Documentation
¶
Index ¶
- type Dataset
- type ExamplePreprocessFunc
- type SemanticSimilarityDataset
- func (s *SemanticSimilarityDataset) Close() error
- func (s *SemanticSimilarityDataset) Reset()
- func (s *SemanticSimilarityDataset) SetTokenizationPipeline(pipeline backends.Pipeline) error
- func (s *SemanticSimilarityDataset) SetVerbose(v bool)
- func (s *SemanticSimilarityDataset) Validate() error
- func (s *SemanticSimilarityDataset) Yield() (spec any, inputs []*tensors.Tensor, labels []*tensors.Tensor, err error)
- func (s *SemanticSimilarityDataset) YieldRaw() ([]SemanticSimilarityExample, error)
- type SemanticSimilarityExample
Constants ¶
This section is empty.
Variables ¶
This section is empty.
Functions ¶
This section is empty.
Types ¶
type ExamplePreprocessFunc ¶ added in v0.3.5
type ExamplePreprocessFunc func([]SemanticSimilarityExample) ([]SemanticSimilarityExample, error)
type SemanticSimilarityDataset ¶
SemanticSimilarityDataset is a dataset for fine-tuning a feature extraction pipeline for textual semantic similarity.
func NewInMemorySemanticSimilarityDataset ¶ added in v0.3.5
func NewInMemorySemanticSimilarityDataset(examples []SemanticSimilarityExample, batchSize int, preprocessFunc ExamplePreprocessFunc) (*SemanticSimilarityDataset, error)
NewInMemorySemanticSimilarityDataset creates a new SemanticSimilarityDataset in memory from a slice of examples. preprocessFunc here must be a function that takes a slice of SemanticSimilarityExample and returns a slice of SemanticSimilarityExample. This function can be used to apply any custom preprocessing to the example batch before they are passed to the model.
func NewSemanticSimilarityDataset ¶ added in v0.3.5
func NewSemanticSimilarityDataset(trainingPath string, batchSize int, preprocessFunc ExamplePreprocessFunc) (*SemanticSimilarityDataset, error)
NewSemanticSimilarityDataset creates a new SemanticSimilarityDataset. The trainingPath must be a .jsonl file where each line has the following format: {"sentence1":"A plane is taking off.","sentence2":"An air plane is taking off.","score":1.0} The score is a float value between 0 and 1. preprocessFunc here must be a function that takes a slice of SemanticSimilarityExample and returns a slice of SemanticSimilarityExample. This function can be used to apply any custom preprocessing to the example batch before they are passed to the model.

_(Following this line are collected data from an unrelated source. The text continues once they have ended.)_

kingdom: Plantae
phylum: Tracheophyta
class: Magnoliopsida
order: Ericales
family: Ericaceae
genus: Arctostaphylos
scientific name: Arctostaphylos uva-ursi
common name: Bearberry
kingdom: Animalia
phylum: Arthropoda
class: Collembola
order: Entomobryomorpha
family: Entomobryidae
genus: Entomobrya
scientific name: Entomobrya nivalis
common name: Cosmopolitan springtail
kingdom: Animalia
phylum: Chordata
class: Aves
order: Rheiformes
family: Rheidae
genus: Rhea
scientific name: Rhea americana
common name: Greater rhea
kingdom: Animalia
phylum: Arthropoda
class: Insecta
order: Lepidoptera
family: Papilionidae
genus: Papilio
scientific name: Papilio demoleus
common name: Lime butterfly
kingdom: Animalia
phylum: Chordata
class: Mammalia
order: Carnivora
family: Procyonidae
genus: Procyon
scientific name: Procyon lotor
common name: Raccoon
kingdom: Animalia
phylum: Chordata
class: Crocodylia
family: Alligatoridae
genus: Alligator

func (*SemanticSimilarityDataset) Close ¶ added in v0.3.5
func (s *SemanticSimilarityDataset) Close() error
func (*SemanticSimilarityDataset) Reset ¶ added in v0.3.5
func (s *SemanticSimilarityDataset) Reset()
Reset resets the dataset to the beginning of the training data (after the epoch is done).
func (*SemanticSimilarityDataset) SetTokenizationPipeline ¶
func (s *SemanticSimilarityDataset) SetTokenizationPipeline(pipeline backends.Pipeline) error
func (*SemanticSimilarityDataset) SetVerbose ¶
func (s *SemanticSimilarityDataset) SetVerbose(v bool)
func (*SemanticSimilarityDataset) Validate ¶ added in v0.3.5
func (s *SemanticSimilarityDataset) Validate() error
func (*SemanticSimilarityDataset) Yield ¶ added in v0.3.5
func (s *SemanticSimilarityDataset) Yield() (spec any, inputs []*tensors.Tensor, labels []*tensors.Tensor, err error)
Yield returns the next batch of examples from the dataset. The examples are tokenized and converted to tensors for the training process.
func (*SemanticSimilarityDataset) YieldRaw ¶ added in v0.3.5
func (s *SemanticSimilarityDataset) YieldRaw() ([]SemanticSimilarityExample, error)
YieldRaw returns the next raw batch of examples from the dataset. Note that if a preprocessing function has been provided at creation time, the examples will be preprocessed before being returned.
type SemanticSimilarityExample ¶ added in v0.3.5
type SemanticSimilarityExample struct {
Data map[string]any // to store any additional data for the example. Not used by the dataset.
Sentence1 string `json:"sentence1"`
Sentence2 string `json:"sentence2"`
Score float32 `json:"score"`
}
SemanticSimilarityExample is a single example for the semantic similarity dataset.